**The problem:**
Transcribe each of the entries below line by line, reproducing every character and line break without change.

(Entries shown begins)

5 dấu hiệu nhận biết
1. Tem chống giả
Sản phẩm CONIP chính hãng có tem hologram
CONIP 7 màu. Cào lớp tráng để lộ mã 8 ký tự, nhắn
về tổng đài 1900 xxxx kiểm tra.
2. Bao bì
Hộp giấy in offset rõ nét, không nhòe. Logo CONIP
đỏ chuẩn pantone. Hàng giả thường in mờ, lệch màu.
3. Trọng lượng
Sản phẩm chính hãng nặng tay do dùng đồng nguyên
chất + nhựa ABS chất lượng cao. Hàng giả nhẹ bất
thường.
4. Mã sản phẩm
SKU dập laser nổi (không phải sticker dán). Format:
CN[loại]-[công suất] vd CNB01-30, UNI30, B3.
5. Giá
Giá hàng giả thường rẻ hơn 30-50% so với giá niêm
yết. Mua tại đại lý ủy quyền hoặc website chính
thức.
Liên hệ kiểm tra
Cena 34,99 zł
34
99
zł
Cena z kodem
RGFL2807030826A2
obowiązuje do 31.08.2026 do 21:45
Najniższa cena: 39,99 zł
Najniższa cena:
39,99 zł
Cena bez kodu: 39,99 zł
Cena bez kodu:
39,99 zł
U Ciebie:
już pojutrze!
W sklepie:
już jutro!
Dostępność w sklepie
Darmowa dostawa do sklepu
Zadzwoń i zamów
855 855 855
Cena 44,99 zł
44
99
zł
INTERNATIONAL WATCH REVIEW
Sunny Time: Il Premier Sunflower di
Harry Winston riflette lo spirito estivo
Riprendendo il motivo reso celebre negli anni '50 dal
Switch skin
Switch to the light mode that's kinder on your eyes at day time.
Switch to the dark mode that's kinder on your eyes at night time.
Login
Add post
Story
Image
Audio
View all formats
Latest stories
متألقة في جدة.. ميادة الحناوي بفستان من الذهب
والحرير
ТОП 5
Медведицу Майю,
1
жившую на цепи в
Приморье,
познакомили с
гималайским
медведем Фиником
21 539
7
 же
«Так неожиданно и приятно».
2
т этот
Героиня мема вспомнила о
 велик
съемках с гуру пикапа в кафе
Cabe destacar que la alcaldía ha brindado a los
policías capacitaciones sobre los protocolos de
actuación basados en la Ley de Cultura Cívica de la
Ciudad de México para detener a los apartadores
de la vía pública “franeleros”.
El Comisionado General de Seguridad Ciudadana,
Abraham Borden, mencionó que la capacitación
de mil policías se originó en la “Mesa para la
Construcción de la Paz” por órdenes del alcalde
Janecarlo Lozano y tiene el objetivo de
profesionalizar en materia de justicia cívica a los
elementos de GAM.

(Entries shown ends)

**Result of the task:**
5 dấu hiệu nhận biết
1. Tem chống giả
Sản phẩm CONIP chính hãng có tem hologram
CONIP 7 màu. Cào lớp tráng để lộ mã 8 ký tự, nhắn
về tổng đài 1900 xxxx kiểm tra.
2. Bao bì
Hộp giấy in offset rõ nét, không nhòe. Logo CONIP
đỏ chuẩn pantone. Hàng giả thường in mờ, lệch màu.
3. Trọng lượng
Sản phẩm chính hãng nặng tay do dùng đồng nguyên
chất + nhựa ABS chất lượng cao. Hàng giả nhẹ bất
thường.
4. Mã sản phẩm
SKU dập laser nổi (không phải sticker dán). Format:
CN[loại]-[công suất] vd CNB01-30, UNI30, B3.
5. Giá
Giá hàng giả thường rẻ hơn 30-50% so với giá niêm
yết. Mua tại đại lý ủy quyền hoặc website chính
thức.
Liên hệ kiểm tra
Cena 34,99 zł
34
99
zł
Cena z kodem
RGFL2807030826A2
obowiązuje do 31.08.2026 do 21:45
Najniższa cena: 39,99 zł
Najniższa cena:
39,99 zł
Cena bez kodu: 39,99 zł
Cena bez kodu:
39,99 zł
U Ciebie:
już pojutrze!
W sklepie:
już jutro!
Dostępność w sklepie
Darmowa dostawa do sklepu
Zadzwoń i zamów
855 855 855
Cena 44,99 zł
44
99
zł
INTERNATIONAL WATCH REVIEW
Sunny Time: Il Premier Sunflower di
Harry Winston riflette lo spirito estivo
Riprendendo il motivo reso celebre negli anni '50 dal
Switch skin
Switch to the light mode that's kinder on your eyes at day time.
Switch to the dark mode that's kinder on your eyes at night time.
Login
Add post
Story
Image
Audio
View all formats
Latest stories
متألقة في جدة.. ميادة الحناوي بفستان من الذهب
والحرير
ТОП 5
Медведицу Майю,
1
жившую на цепи в
Приморье,
познакомили с
гималайским
медведем Фиником
21 539
7
 же
«Так неожиданно и приятно».
2
т этот
Героиня мема вспомнила о
 велик
съемках с гуру пикапа в кафе
Cabe destacar que la alcaldía ha brindado a los
policías capacitaciones sobre los protocolos de
actuación basados en la Ley de Cultura Cívica de la
Ciudad de México para detener a los apartadores
de la vía pública “franeleros”.
El Comisionado General de Seguridad Ciudadana,
Abraham Borden, mencionó que la capacitación
de mil policías se originó en la “Mesa para la
Construcción de la Paz” por órdenes del alcalde
Janecarlo Lozano y tiene el objetivo de
profesionalizar en materia de justicia cívica a los
elementos de GAM.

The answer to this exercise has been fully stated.